Add bulk velocity to TFR inference

2025-02-07 13:23:27 +01:00 · 2025-02-07 13:23:27 +01:00 · dd60456580
commit dd60456580
parent e42d590e67
10 changed files with 55 additions and 27 deletions
--- a/tests/corner.png
+++ b/tests/corner.png
--- a/tests/likelihood_scan_a_TFR.png
+++ b/tests/likelihood_scan_a_TFR.png
--- a/tests/likelihood_scan_alpha.png
+++ b/tests/likelihood_scan_alpha.png
--- a/tests/likelihood_scan_b_TFR.png
+++ b/tests/likelihood_scan_b_TFR.png
--- a/tests/likelihood_scan_sigma_TFR.png
+++ b/tests/likelihood_scan_sigma_TFR.png
--- a/tests/likelihood_scan_sigma_v.png
+++ b/tests/likelihood_scan_sigma_v.png
--- a/tests/tfr_inference.py
+++ b/tests/tfr_inference.py
@ -199,6 +199,7 @@ def create_mock(Nt, L, xmin, cpar, dens, vel, Rmax, alpha, mthresh,
        - all_mobs (np.ndarrary): Observed apparent magnitudes of the tracers (shape = (Nt,))
        - all_etaobs (np.ndarrary): Observed linewidths of the tracers (shape = (Nt,))
        - all_xtrue (np.ndarrary): True comoving coordinates of the tracers (Mpc/h) (shape = (3, Nt))

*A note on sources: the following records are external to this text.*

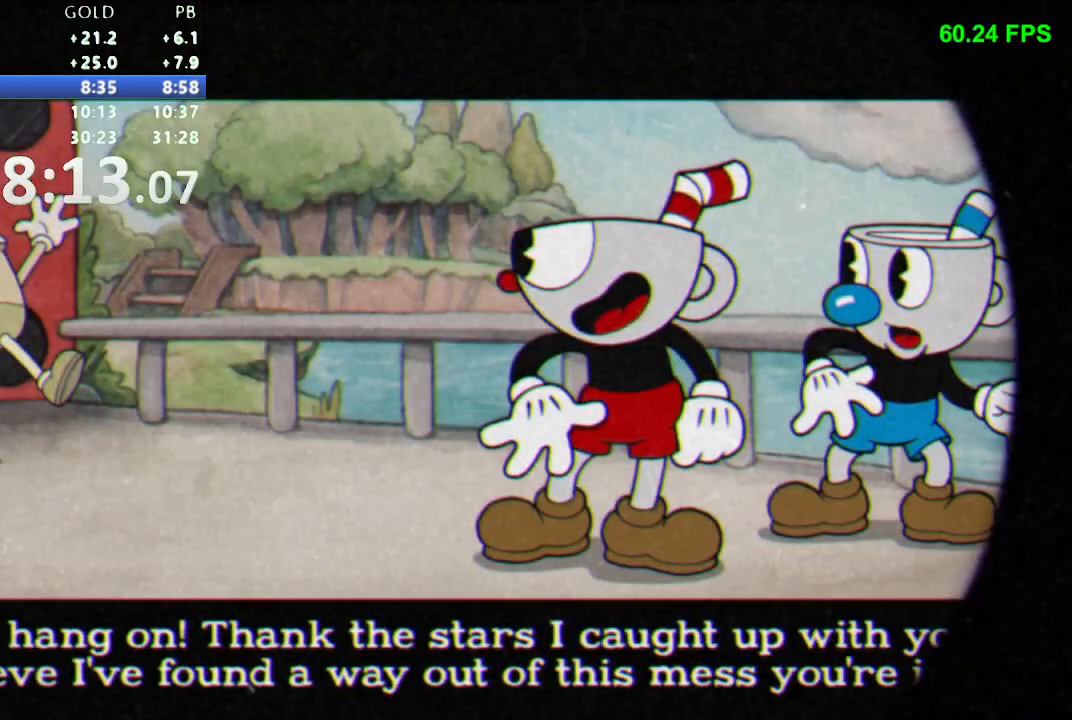
{"dt_ms": 500, "buttons": [], "events": []}
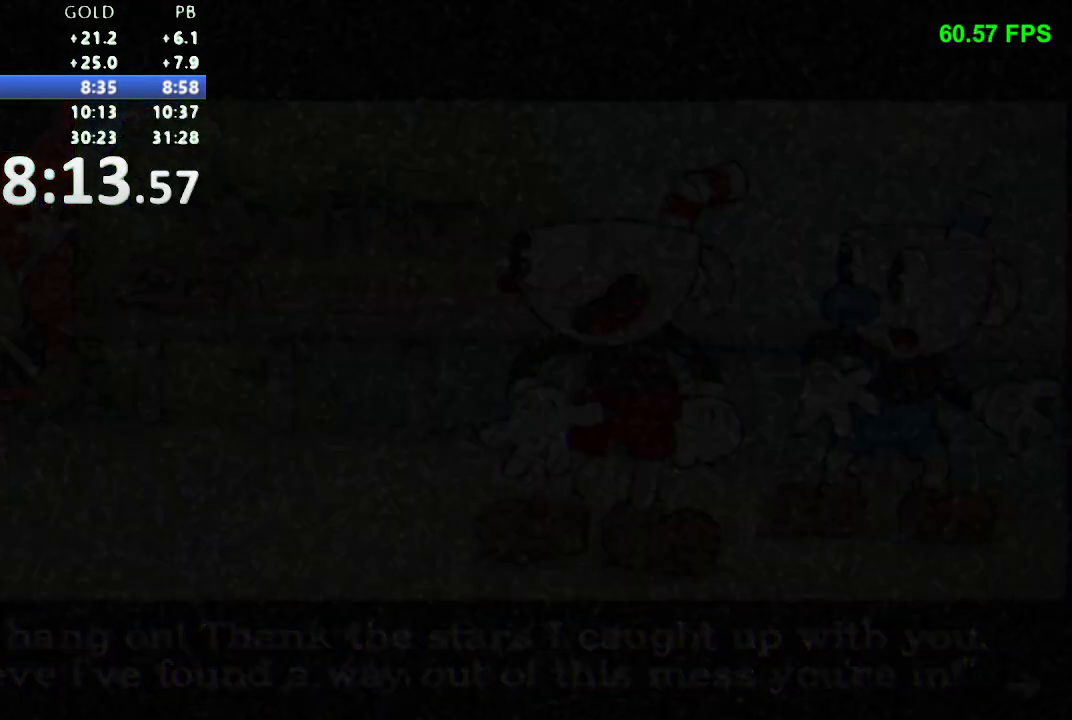
{"dt_ms": 500, "buttons": [], "events": [[17, "START", "down"], [83, "START", "up"]]}
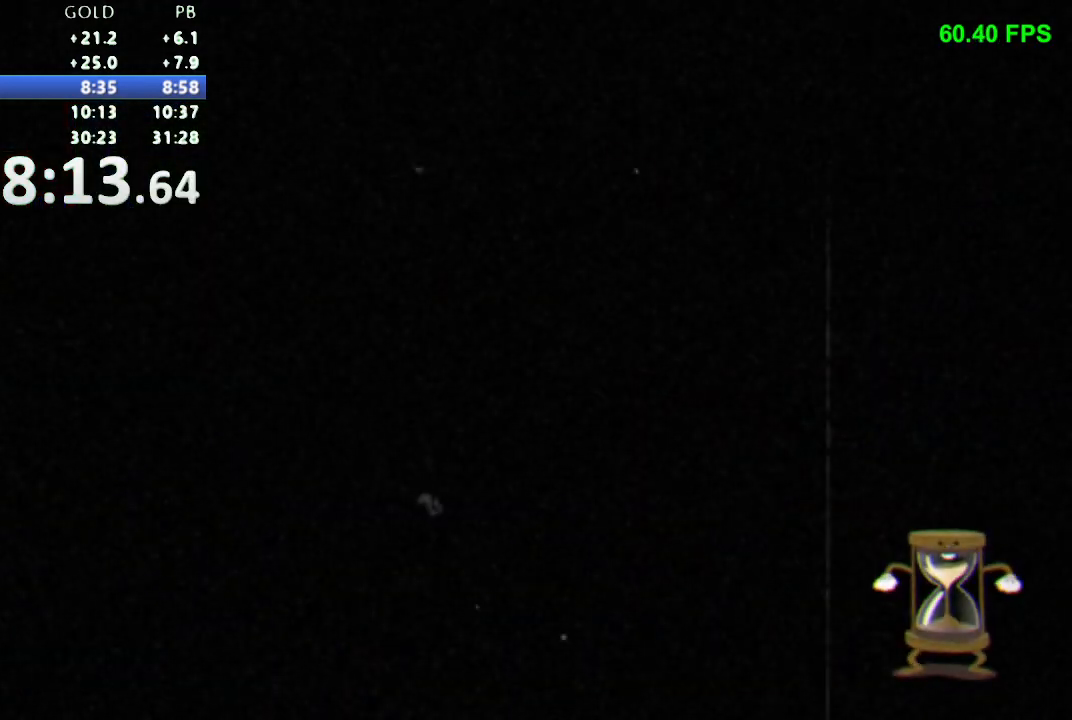
{"dt_ms": 500, "buttons": [], "events": []}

+        - vbulk (np.ndarray): The bulk velocity of the box (km/s)
    
    """
    
@ -292,6 +293,12 @@ def create_mock(Nt, L, xmin, cpar, dens, vel, Rmax, alpha, mthresh,
        
        myprint(f'\tMade {accepted_count} of {Nt}')
        
+    # Obtain a bulk velocity
+    vhat = np.random.randn(3)
+    vhat = vhat / np.linalg.norm(vhat)
+    vbulk = np.random.randn() * utils.get_sigma_bulk(L, cpar)
+    vbulk = vhat * vbulk
+        
    # Get the radial component of the peculiar velocity at the positions of the objects
    myprint('Obtaining peculiar velocities')

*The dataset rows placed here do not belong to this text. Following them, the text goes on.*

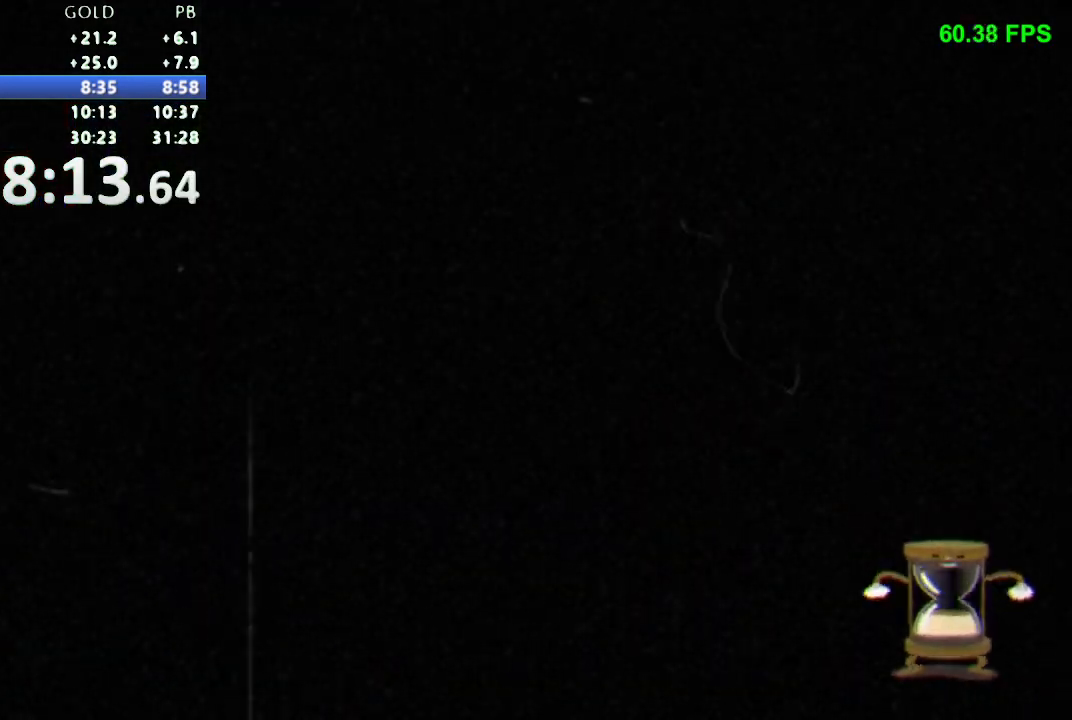
{"dt_ms": 500, "buttons": ["DPAD_UP", "DPAD_RIGHT"], "events": []}
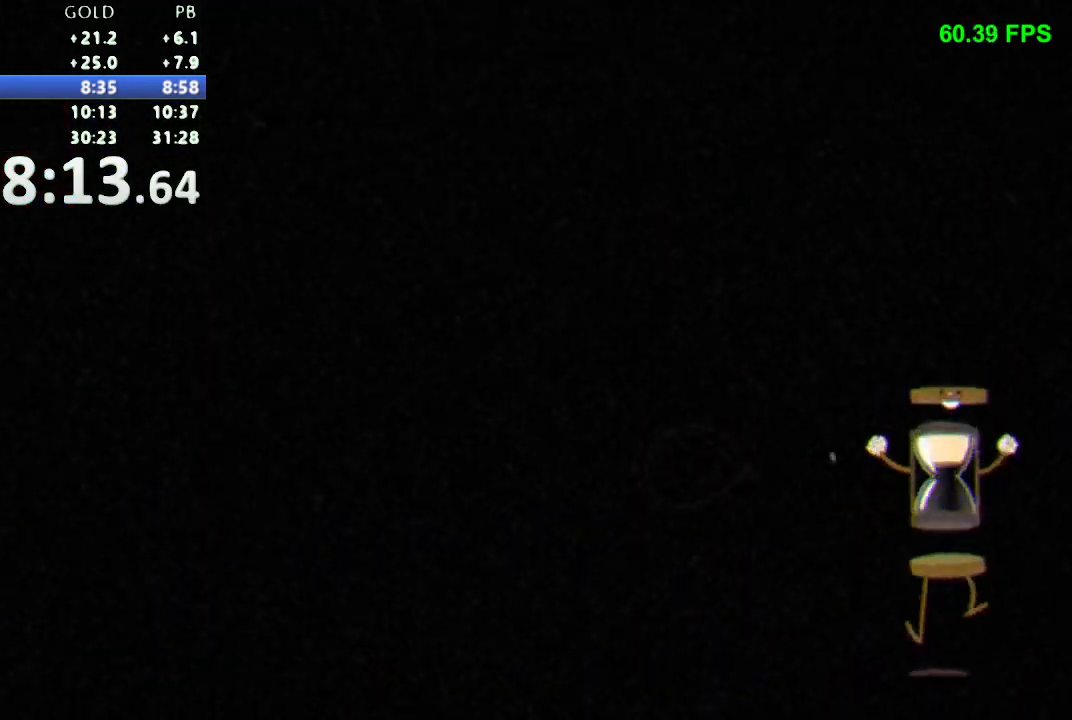
{"dt_ms": 500, "buttons": ["DPAD_UP", "DPAD_RIGHT"], "events": []}
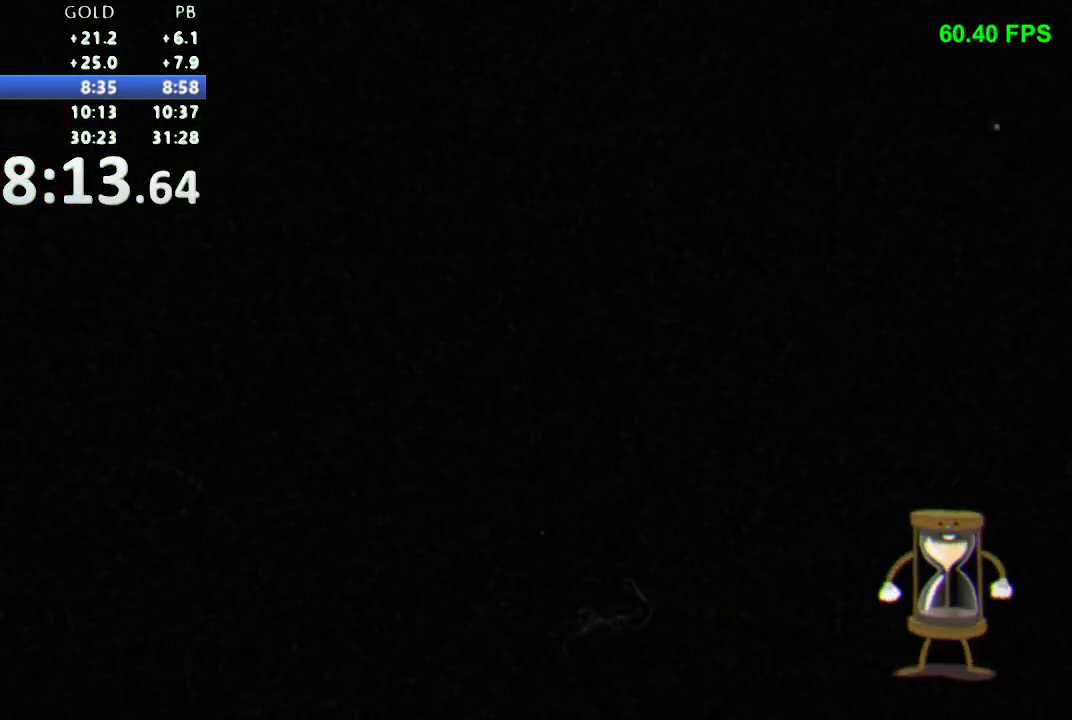
{"dt_ms": 500, "buttons": ["DPAD_UP", "DPAD_RIGHT"], "events": []}
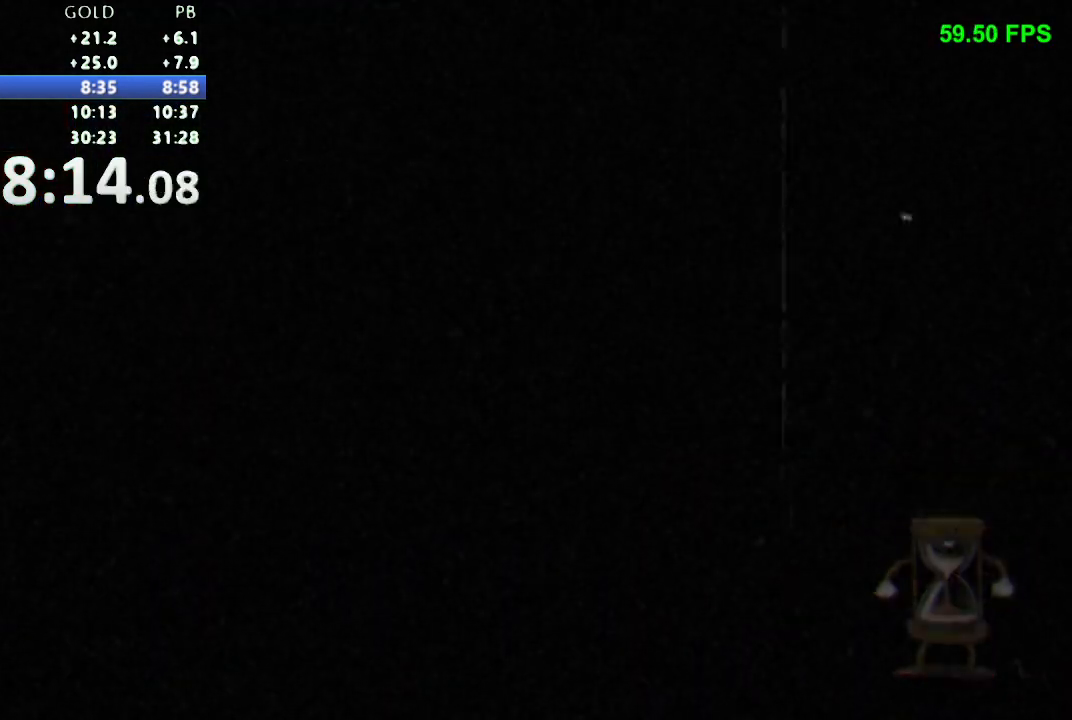
{"dt_ms": 500, "buttons": ["DPAD_RIGHT"], "events": [[500, "DPAD_UP", "up"]]}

    tracer_vel = projection.interp_field(
@ -301,6 +308,8 @@ def create_mock(Nt, L, xmin, cpar, dens, vel, Rmax, alpha, mthresh,
                            np.array([xmin, xmin, xmin]),
                            interp_order
                            ) # km/s
+    myprint('Adding bulk velocity')
+    tracer_vel = tracer_vel + vbulk[:,None,None]

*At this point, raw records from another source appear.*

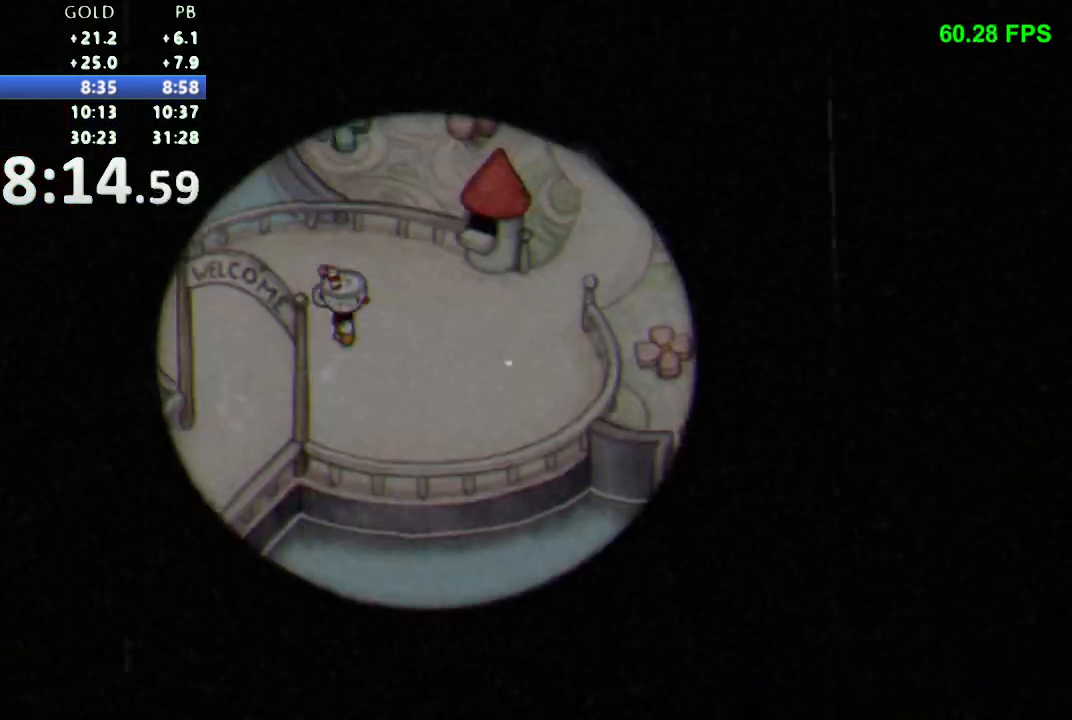
{"dt_ms": 500, "buttons": ["DPAD_RIGHT"], "events": []}
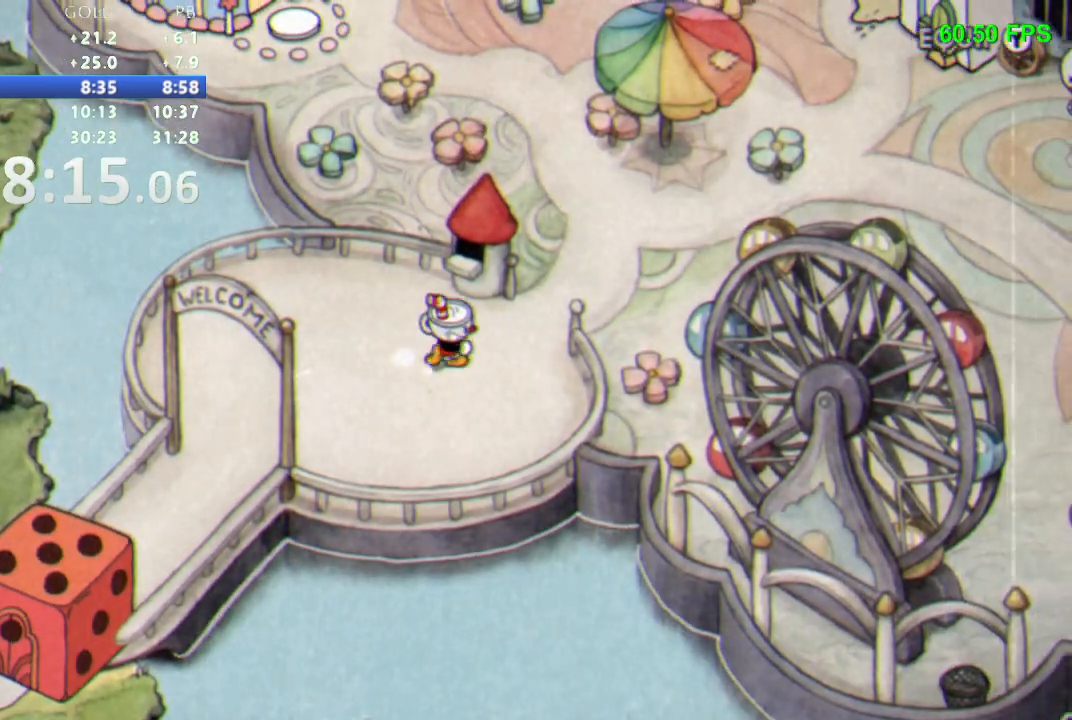
{"dt_ms": 500, "buttons": ["DPAD_UP"], "events": [[167, "DPAD_UP", "down"], [467, "DPAD_RIGHT", "up"]]}
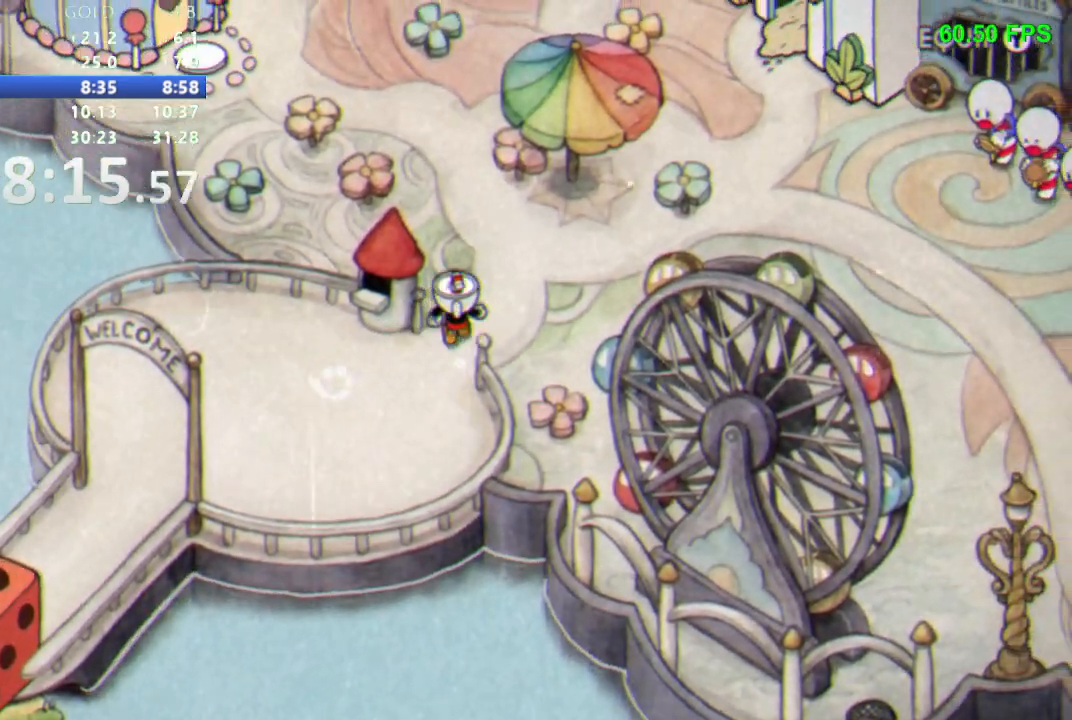
{"dt_ms": 500, "buttons": ["DPAD_UP", "DPAD_LEFT"], "events": [[33, "DPAD_LEFT", "down"]]}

    myprint('Radial projection')
    vr_true = np.squeeze(projection.project_radial(
                            tracer_vel,
@ -316,7 +325,7 @@ def create_mock(Nt, L, xmin, cpar, dens, vel, Rmax, alpha, mthresh,
    vr_noised = vr_true + sigma_v * np.random.randn(Nt)
    czCMB = ((1 + zcosmo) * (1 + vr_noised / utils.speed_of_light) - 1) * utils.speed_of_light
    
-    return all_RA, all_Dec, czCMB, all_mtrue, all_etatrue, all_mobs, all_etaobs, all_xtrue
+    return all_RA, all_Dec, czCMB, all_mtrue, all_etatrue, all_mobs, all_etaobs, all_xtrue, vbulk


 def estimate_data_parameters():
@ -378,7 +387,7 @@ def generateMBData(RA, Dec, cz_obs, L, N, R_lim, Nsig, Nint_points, sigma_v, fra
        - L (float): Box length (Mpc/h)
        - N (int): Number of grid cells per side
        - R_lim (float): Maximum allowed (true) comoving distance of a tracer (Mpc/h)
-        - Nsig (float): ???
+        - Nsig (float): How many standard deviations away from the predicted radius to use
        - Nint_points (int): Number of radii over which to integrate the likelihood
        - sigma_v (float): Uncertainty on the velocity field (km/s)
        - frac_sigma_r (float): An estimate of the fractional uncertainty on the positions of tracers
@ -411,7 +420,7 @@ def generateMBData(RA, Dec, cz_obs, L, N, R_lim, Nsig, Nint_points, sigma_v, fra
    return MB_pos


-def likelihood_vel(alpha, a_TFR, b_TFR, sigma_TFR, sigma_v, m_true, eta_true,
+def likelihood_vel(alpha, a_TFR, b_TFR, sigma_TFR, sigma_v, m_true, eta_true, vbulk,
               dens, vel, omega_m, h, L, xmin, interp_order, bias_epsilon,
               cz_obs, MB_pos, mthresh):
    """
@ -425,6 +434,7 @@ def likelihood_vel(alpha, a_TFR, b_TFR, sigma_TFR, sigma_v, m_true, eta_true,
        - sigma_v (float): Uncertainty on the velocity field (km/s)
        - m_true (np.ndarray): True apparent magnitudes of the tracers (shape = (Nt,))
        - eta_true (np.ndarray): True linewidths of the tracers (shape = (Nt,))
+        - vbulk (np.ndarray): Bulk velocity of the box (km/s) (shape=(3,))
        - dens (np.ndarray): Over-density field (shape = (N, N, N))
        - vel (np.ndarray): Velocity field (km/s) (shape = (3, N, N, N))
        - omega_m (float): Matter density parameter Om
@ -475,6 +485,7 @@ def likelihood_vel(alpha, a_TFR, b_TFR, sigma_TFR, sigma_v, m_true, eta_true,
                                interp_order,
                                use_jitted=True,
                                )
+    tracer_vel = tracer_vel + jnp.squeeze(vbulk)[...,None,None]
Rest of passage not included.